#### Given text:
# VDSL/ ADSL2+ Modem Router (All-in-One Device)



## ramakanta (May 31, 2015)

Need a VDSL/ADSSL2+ Modem Router with USB facility so that share the Storage, Printer, *3G USB Modem * (All-in-One Device). Main purpose of USB is share the USB 3G Modem wirelessly . please advice me which VDSL/ADSSL2+ Modem Router to buy. thank you.


----------



## SaiyanGoku (May 31, 2015)

Get TP Link W8968


----------



## gavnit (May 31, 2015)

You can either get an adsl or vdsl modem not both beefed up in single router.


----------



## ramakanta (Jun 2, 2015)

SaiyanGoku said:


> Get TP Link W8968



what is max distance covered the signal.is any problem faced till date.

can i use 3G usb modem without turning on my Computer.


----------



## SaiyanGoku (Jun 2, 2015)

ramakanta said:


> what is max distance covered the signal.is any problem faced till date.
> 
> can i use 3G usb modem without turning on my Computer.



15-20 meters radius. Haven't checked the distance accurately.

No problems till date.

Yes, you can.

#### Task instructions:
[a] In the modem router forum thread, edit the passage that begins at the words "Need a VDSL/ADSSL2+" and stops after "buy. thank you.", putting "Scanner" in place of "Printer".
[b] Carry on the modem router forum thread past its last reply.

#### Source information:
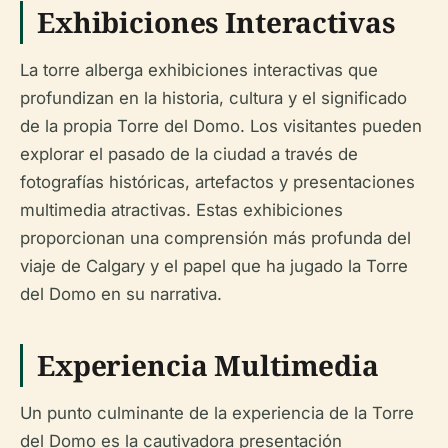
Exhibiciones Interactivas
La torre alberga exhibiciones interactivas que
profundizan en la historia, cultura y el significado
de la propia Torre del Domo. Los visitantes pueden
explorar el pasado de la ciudad a través de
fotografías históricas, artefactos y presentaciones
multimedia atractivas. Estas exhibiciones
proporcionan una comprensión más profunda del
viaje de Calgary y el papel que ha jugado la Torre
del Domo en su narrativa.
Experiencia Multimedia
Un punto culminante de la experiencia de la Torre
del Domo es la cautivadora presentación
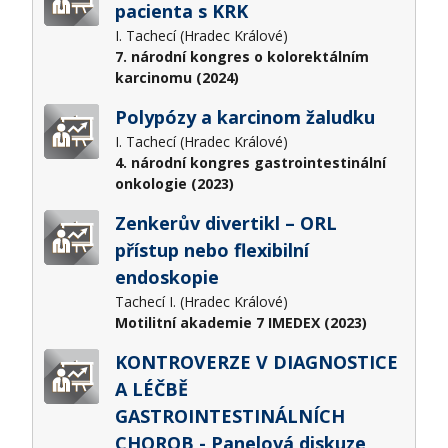
pacienta s KRK
I. Tachecí (Hradec Králové)
7. národní kongres o kolorektálním
karcinomu (2024)
Polypózy a karcinom žaludku
I. Tachecí (Hradec Králové)
4. národní kongres gastrointestinální
onkologie (2023)
Zenkerův divertikl – ORL
přístup nebo flexibilní
endoskopie
Tachecí I. (Hradec Králové)
Motilitní akademie 7 IMEDEX (2023)
KONTROVERZE V DIAGNOSTICE
A LÉČBĚ
GASTROINTESTINÁLNÍCH
CHOROB - Panelová diskuze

#### Solved tasks:
[a]
Need a VDSL/ADSSL2+ Modem Router with USB facility so that share the Storage, Scanner, *3G USB Modem * (All-in-One Device). Main purpose of USB is share the USB 3G Modem wirelessly . please advice me which VDSL/ADSSL2+ Modem Router to buy. thank you.

[b]
----------



## ramakanta (Jun 2, 2015)

SaiyanGoku said:


> 15-20 meters radius. Haven't checked the distance accurately.
> 
> No problems till date.
> 
> Yes, you can.



in flipkart and amazon there are lot of  -ve  feedback. i am confusing..


----------



## SaiyanGoku (Jun 2, 2015)

ramakanta said:


> in flipkart and amazon there are lot of  -ve  feedback. i am confusing..


Can you post some screenshots? I'm using it 24*7 without having any problems.


----------



## ramakanta (Jun 2, 2015)

SaiyanGoku said:


> Can you post some screenshots? I'm using it 24*7 without having any problems.



thanks . your feedback is enough . now i decided to buy this device. thanks again.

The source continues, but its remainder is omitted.